Extracted data Block Start

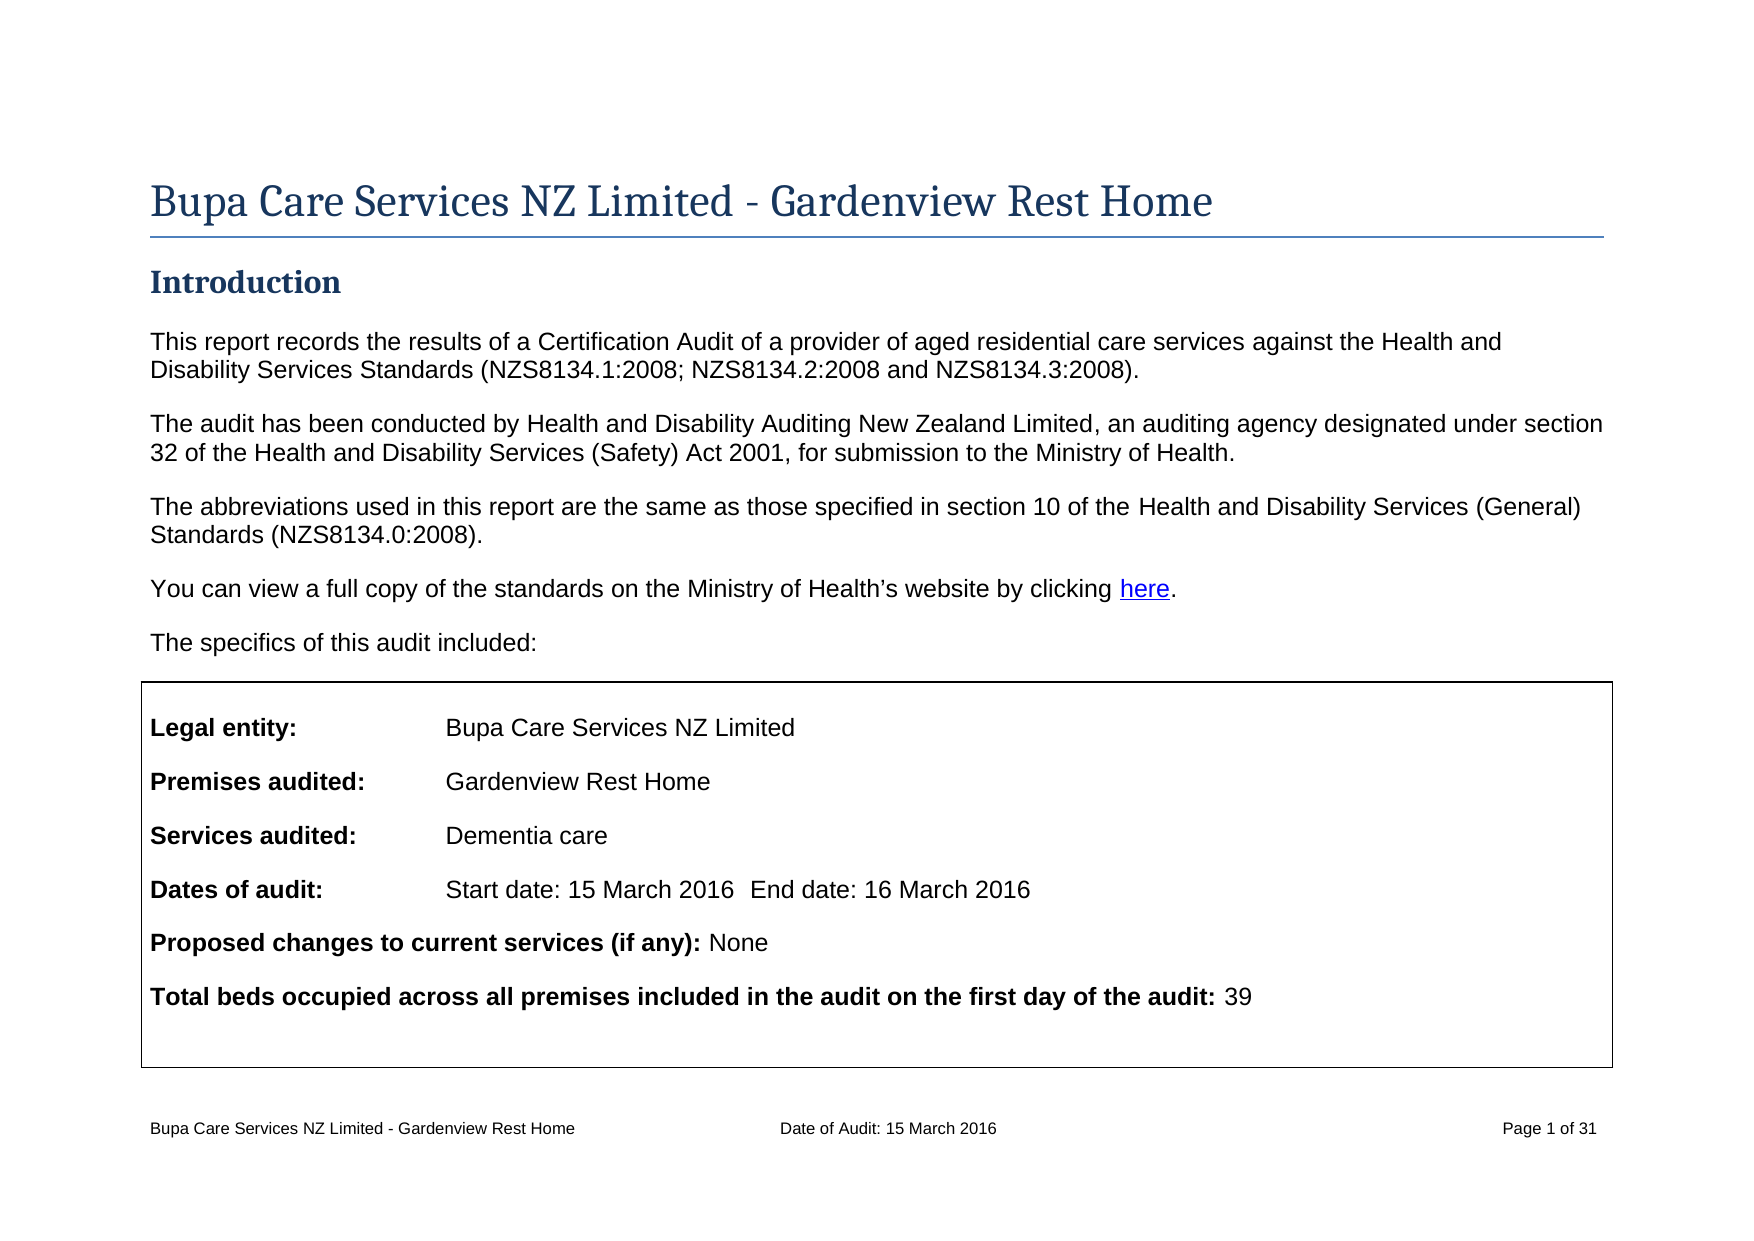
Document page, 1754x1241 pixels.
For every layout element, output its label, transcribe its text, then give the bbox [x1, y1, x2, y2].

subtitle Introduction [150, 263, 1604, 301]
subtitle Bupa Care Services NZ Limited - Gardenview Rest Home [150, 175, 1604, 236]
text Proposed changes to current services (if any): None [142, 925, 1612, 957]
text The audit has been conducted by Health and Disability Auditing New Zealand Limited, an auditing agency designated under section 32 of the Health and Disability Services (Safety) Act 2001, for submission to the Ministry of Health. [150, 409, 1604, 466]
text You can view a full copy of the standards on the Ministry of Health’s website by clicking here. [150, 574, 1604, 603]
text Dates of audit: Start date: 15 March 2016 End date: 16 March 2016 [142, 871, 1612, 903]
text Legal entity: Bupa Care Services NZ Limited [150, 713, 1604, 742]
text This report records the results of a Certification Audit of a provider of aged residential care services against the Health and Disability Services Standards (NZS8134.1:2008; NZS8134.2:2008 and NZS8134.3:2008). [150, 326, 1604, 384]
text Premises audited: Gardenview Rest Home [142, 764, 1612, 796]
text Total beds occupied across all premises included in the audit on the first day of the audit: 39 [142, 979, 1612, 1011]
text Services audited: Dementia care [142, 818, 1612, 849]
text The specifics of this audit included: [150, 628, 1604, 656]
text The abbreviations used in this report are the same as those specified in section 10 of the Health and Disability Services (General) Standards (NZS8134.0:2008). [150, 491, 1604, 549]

Extracted data Block End

_Work instructions_
Set down every entry above exactly as written, but skip the pictures.

_Answer section_
Document page, 1754x1241 pixels.
For every layout element, output its label, transcribe its text, then give the bbox [x1, y1, x2, y2].

subtitle Introduction [150, 263, 1604, 301]
subtitle Bupa Care Services NZ Limited - Gardenview Rest Home [150, 175, 1604, 236]
text Proposed changes to current services (if any): None [142, 925, 1612, 957]
text The audit has been conducted by Health and Disability Auditing New Zealand Limited, an auditing agency designated under section 32 of the Health and Disability Services (Safety) Act 2001, for submission to the Ministry of Health. [150, 409, 1604, 466]
text You can view a full copy of the standards on the Ministry of Health’s website by clicking here. [150, 574, 1604, 603]
text Dates of audit: Start date: 15 March 2016 End date: 16 March 2016 [142, 871, 1612, 903]
text Legal entity: Bupa Care Services NZ Limited [150, 713, 1604, 742]
text This report records the results of a Certification Audit of a provider of aged residential care services against the Health and Disability Services Standards (NZS8134.1:2008; NZS8134.2:2008 and NZS8134.3:2008). [150, 326, 1604, 384]
text Premises audited: Gardenview Rest Home [142, 764, 1612, 796]
text Total beds occupied across all premises included in the audit on the first day of the audit: 39 [142, 979, 1612, 1011]
text Services audited: Dementia care [142, 818, 1612, 849]
text The specifics of this audit included: [150, 628, 1604, 656]
text The abbreviations used in this report are the same as those specified in section 10 of the Health and Disability Services (General) Standards (NZS8134.0:2008). [150, 491, 1604, 549]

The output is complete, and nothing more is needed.